Construction project managers help in all stages of your construction project, starting from the very first step. Typically paid a percentage of a total project cost, they are part of the design and planning process and help ensure seamless communication between the design parties and the construction team. According to the U.S. Department of Labor, their scope of work includes preparing cost estimates, budgets and work timetables; interpreting and explaining contracts and technical information to other professionals; reporting work progress and budget to clients; collaborating with architects, engineers and other construction pros; selecting subcontractors and scheduling and coordinating their tasks; responding to work delays, emergencies and other problems; and ensuring compliance with legal requirements, building and safety codes, and other regulations.
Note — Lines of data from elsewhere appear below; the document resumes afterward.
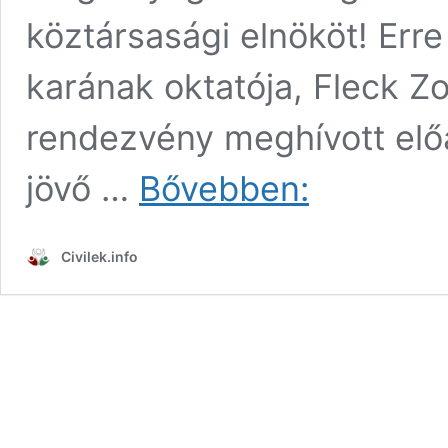
köztársasági elnököt! Erre 
karának oktatója, Fleck Zo
rendezvény meghívott előa
Sulyok
jövő …
Bővebben:
Tamás:
Egy
civilizált
Civilek.info
közéletben
nincs
és
nem
lehet
helye
„militáns”
közjogi
nézetek
terjesztésének!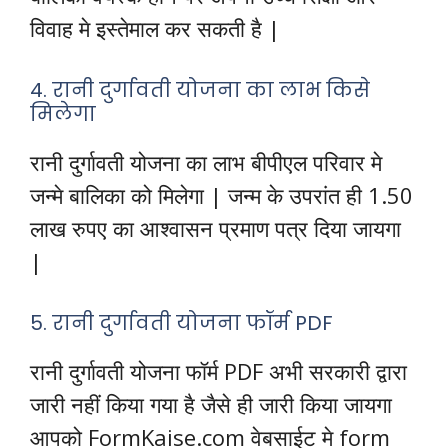
विवाह मे इस्तेमाल कर सकती है |
4. रानी दुर्गावती योजना का लाभ किसे
मिलेगा
रानी दुर्गावती योजना का लाभ बीपीएल परिवार मे
जन्मे बालिका को मिलेगा | जन्म के उपरांत ही 1.50
लाख रुपए का आश्वासन प्रमाण पत्र दिया जायगा
|
5. रानी दुर्गावती योजना फॉर्म PDF
रानी दुर्गावती योजना फॉर्म PDF अभी सरकारी द्वारा
जारी नहीं किया गया है जैसे ही जारी किया जायगा
आपको FormKaise.com वेबसाईट मे form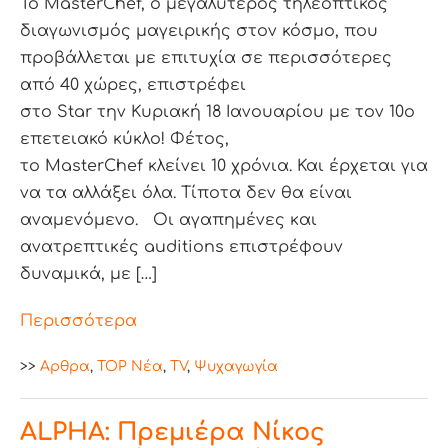
Το MasterChef, ο μεγαλύτερος τηλεοπτικός
διαγωνισμός μαγειρικής στον κόσμο, που
προβάλλεται με επιτυχία σε περισσότερες
από 40 χώρες, επιστρέφει
στο Star την Κυριακή 18 Ιανουαρίου με τον 10ο
επετειακό κύκλο! Φέτος,
το MasterChef κλείνει 10 χρόνια. Και έρχεται για
να τα αλλάξει όλα. Τίποτα δεν θα είναι
αναμενόμενο. Οι αγαπημένες και
ανατρεπτικές auditions επιστρέφουν
δυναμικά, με […]
Περισσότερα
>>
Aρθρα
,
TOP Nέα
,
TV
,
Ψυχαγωγία
ALPHA: Πρεμιέρα Νίκος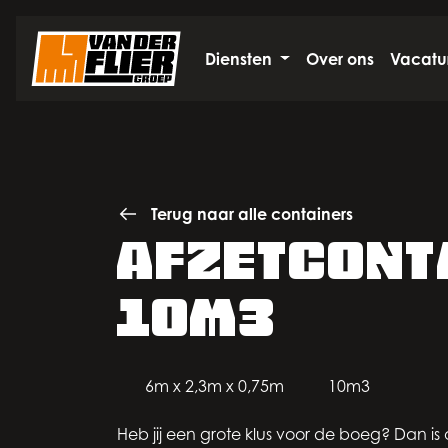
overslaan
Diensten
Over ons
Vacatu
Terug naar alle containers
afzetcont
10m3
6m x 2,3m x 0,75m
10m3
Heb jij een grote klus voor de boeg? Dan is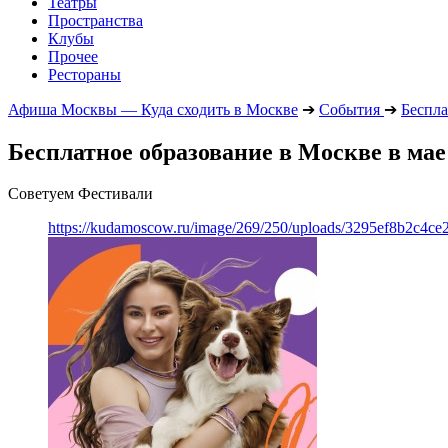
Театры
Пространства
Клубы
Прочее
Рестораны
Афиша Москвы — Куда сходить в Москве
➔
События
➔
Беспла
Бесплатное образование в Москве в мае 
Советуем Фестивали
https://kudamoscow.ru/image/269/250/uploads/3295ef8b2c4ce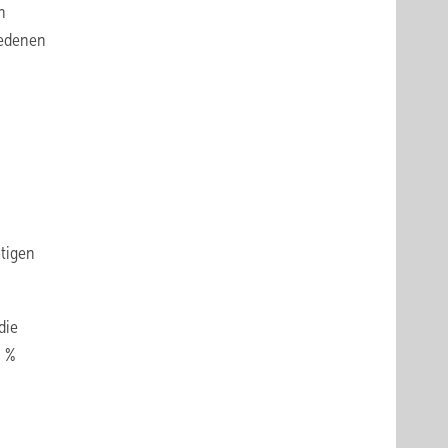
n
iedenen
tigen
die
0 %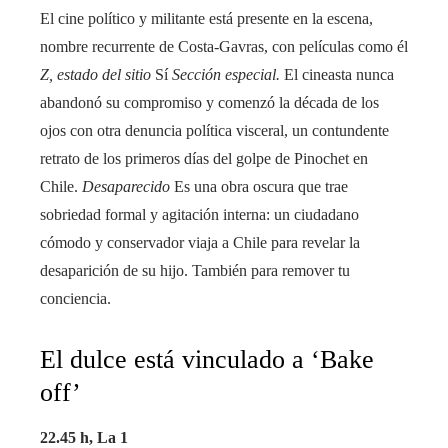
El cine político y militante está presente en la escena,
nombre recurrente de Costa-Gavras, con películas como él
Z, estado del sitio
Sí
Sección especial.
El cineasta nunca
abandonó su compromiso y comenzó la década de los
ojos con otra denuncia política visceral, un contundente
retrato de los primeros días del golpe de Pinochet en
Chile.
Desaparecido
Es una obra oscura que trae
sobriedad formal y agitación interna: un ciudadano
cómodo y conservador viaja a Chile para revelar la
desaparición de su hijo. También para remover tu
conciencia.
El dulce está vinculado a ‘Bake
off’
22.45 h, La 1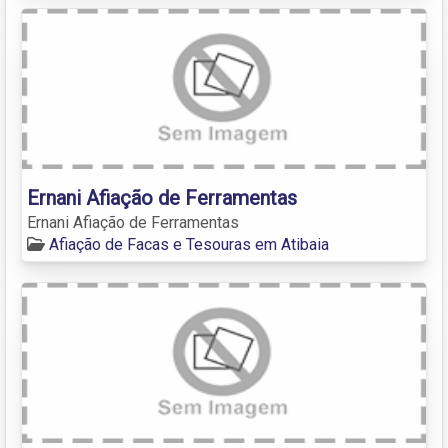
Ernani Afiação de Ferramentas
Ernani Afiação de Ferramentas
Afiação de Facas e Tesouras em Atibaia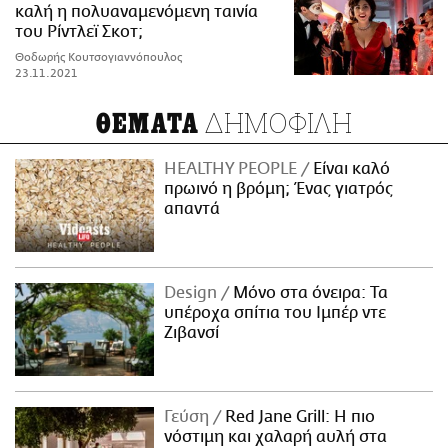
καλή η πολυαναμενόμενη ταινία
του Ρίντλεϊ Σκοτ;
Θοδωρής Κουτσογιαννόπουλος
23.11.2021
ΔΗΜΟΦΙΛΗ
ΘΕΜΑΤΑ
HEALTHY PEOPLE
Είναι καλό
πρωινό η βρόμη; Ένας γιατρός
απαντά
Design
Μόνο στα όνειρα: Τα
υπέροχα σπίτια του Ιμπέρ ντε
Ζιβανσί
Γεύση
Red Jane Grill: Η πιο
νόστιμη και χαλαρή αυλή στα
The work of construction project managers may seem very similar to that of general contractors, but there are some critical differences. One difference is that, unlike most general contractors, project managers are not engaged in the actual construction — they are onsite overseeing the work of subcontractors. Another key difference is that project managers are hired during the design phase, while general contractors are hired after plans have been made. The project manager is generally paid a percentage of the total project cost, while the general contractor is more typically paid according to the bid they gave to build your project.  
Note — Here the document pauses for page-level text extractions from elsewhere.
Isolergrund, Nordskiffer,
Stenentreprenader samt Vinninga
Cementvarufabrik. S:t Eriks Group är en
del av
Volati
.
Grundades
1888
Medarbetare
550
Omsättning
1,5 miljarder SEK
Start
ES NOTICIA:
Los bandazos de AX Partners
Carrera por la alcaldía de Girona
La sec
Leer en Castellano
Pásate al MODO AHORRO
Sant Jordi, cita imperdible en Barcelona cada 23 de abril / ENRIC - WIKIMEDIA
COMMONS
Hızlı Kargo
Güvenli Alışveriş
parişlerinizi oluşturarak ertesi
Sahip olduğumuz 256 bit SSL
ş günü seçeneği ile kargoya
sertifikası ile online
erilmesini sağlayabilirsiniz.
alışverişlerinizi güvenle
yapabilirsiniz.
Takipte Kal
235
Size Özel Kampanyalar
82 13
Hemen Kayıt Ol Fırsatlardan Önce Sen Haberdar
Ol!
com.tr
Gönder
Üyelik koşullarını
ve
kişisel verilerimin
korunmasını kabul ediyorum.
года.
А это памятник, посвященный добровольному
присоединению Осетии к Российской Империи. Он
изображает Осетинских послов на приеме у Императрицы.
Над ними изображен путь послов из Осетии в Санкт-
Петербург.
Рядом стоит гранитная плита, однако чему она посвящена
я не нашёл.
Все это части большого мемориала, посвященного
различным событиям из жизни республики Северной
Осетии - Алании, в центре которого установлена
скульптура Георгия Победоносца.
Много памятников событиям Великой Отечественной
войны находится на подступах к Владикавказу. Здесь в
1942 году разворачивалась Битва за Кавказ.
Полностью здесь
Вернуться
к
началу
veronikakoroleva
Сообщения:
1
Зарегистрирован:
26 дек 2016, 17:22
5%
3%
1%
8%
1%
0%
What is a home inspection?

A home inspection is a visual inspection performed by a trained professional to determine the condition of a home’s main elements. The inspection usually takes several hours, during which the professional takes multiple photos and notes, tracking information for a final report. After the inspection, the pro will create a printed report, complete with photos and detailed information, summarizing the condition of the house. A home inspection is often used by potential home buyers prior to purchase to determine if there are larger issues (such as dry rot or a faulty foundation) that are not immediately visible to the untrained eye but that would cost a lot of money to resolve. Home inspections are also used by real estate agents and home sellers to address any concerns before putting a home on the market. Longtime homeowners can also schedule a home inspection to get a snapshot of their current home condition and identify any issues that need to be addressed. A home inspection is not a legal document that can be used for divorce or estate settlements, nor can it be used to secure loans or mortgages.
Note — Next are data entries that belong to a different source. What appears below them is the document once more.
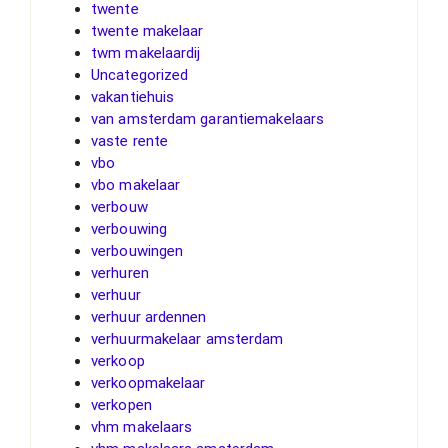
twente
twente makelaar
twm makelaardij
Uncategorized
vakantiehuis
van amsterdam garantiemakelaars
vaste rente
vbo
vbo makelaar
verbouw
verbouwing
verbouwingen
verhuren
verhuur
verhuur ardennen
verhuurmakelaar amsterdam
verkoop
verkoopmakelaar
verkopen
vhm makelaars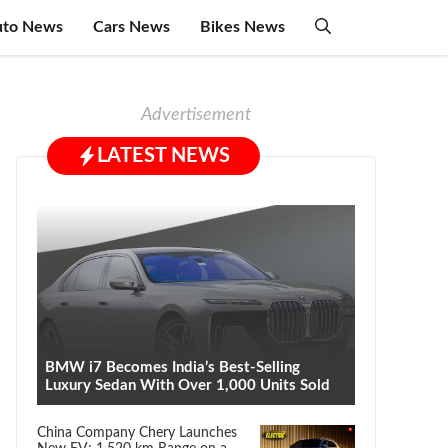
uto News
Cars News
Bikes News
Advertisement
LATEST NEWS
BMW i7 Becomes India’s Best-Selling
Luxury Sedan With Over 1,000 Units Sold
China Company Chery Launches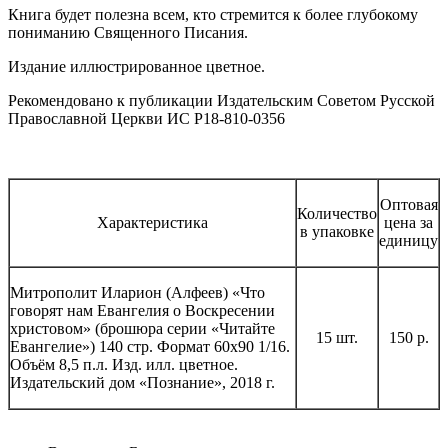
Книга будет полезна всем, кто стремится к более глубокому
пониманию Священного Писания.
Издание иллюстрированное цветное.
Рекомендовано к публикации Издательским Советом Русской
Православной Церкви ИС Р18-810-0356
Оптовая
Количество
Характеристика
цена за
в упаковке
единицу
Митрополит Иларион (Алфеев) «Что
говорят нам Евангелия о Воскресении
христовом» (брошюра серии «Читайте
15 шт.
150 р.
Евангелие») 140 стр. Формат 60х90 1/16.
Объём 8,5 п.л. Изд. илл. цветное.
Издательский дом «Познание», 2018 г.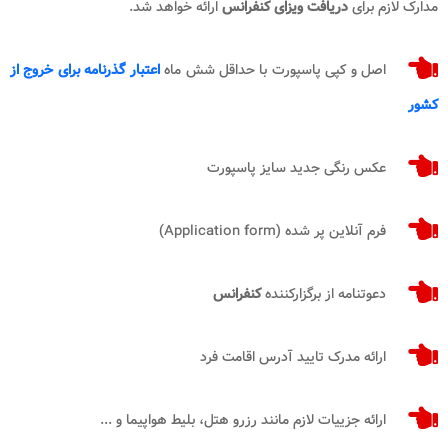
مدارک لازم برای
دریافت ویزای کنفرانس
ارائه خواهد شد.
اصل و کپی پاسپورت با حداقل شش ماه
اعتبار گذرنامه برای خروج از
کشور
عکس رنگی جدید سایز پاسپورت
فرم آنلاین پر شده (Application form)
دعوتنامه از برگزارکننده
کنفرانس
ارائه مدرک تایید آدرس اقامت فرد
ارائه جزییات لازم مانند رزرو هتل، بلیط هواپیما و ...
How much does it cost to get a house appraised and inspected?

Home appraisals and home inspections both assess your home and provide a report summarizing the condition or value of your home based on key measurements. Unlike a home inspection for the sale of a property, a home appraisal is used for loan applications, property value assessment for sales or settlements (divorce, estate, etc.), and taxes and insurance. If you’re having your home appraised for lending purposes, you’ll likely need a state-certified appraiser, so be sure to your research their credentials. Nationally, the average cost for a home appraisal is $340.

If you’re buying or selling a home, having a professional home inspection can be an invaluable tool for price-setting and negotiation, as well as learning what repairs are necessary. The national average home inspection cost is $310, ranging higher or lower depending on the inspection company, your location and the size of your home. Other factors that can affect cost are additional inspection services and pathogen testing. Here are some examples of average home inspection costs in various parts of the country:

  • Home inspection in New York City: $425 or more.
  • Condo inspection in New York City: $200 or more.
  • Home inspection in Central Texas: $250 for homes up to 2,000 square feet.
    • $275 for homes from 3,001-4,000 square feet.
    • $300 for homes from 4,001-5,000 square feet.
    • $325 for homes 5,001 square feet and up, plus 10 cents per additional square foot.
  • Home inspection in Los Angeles: $199-$299 or more.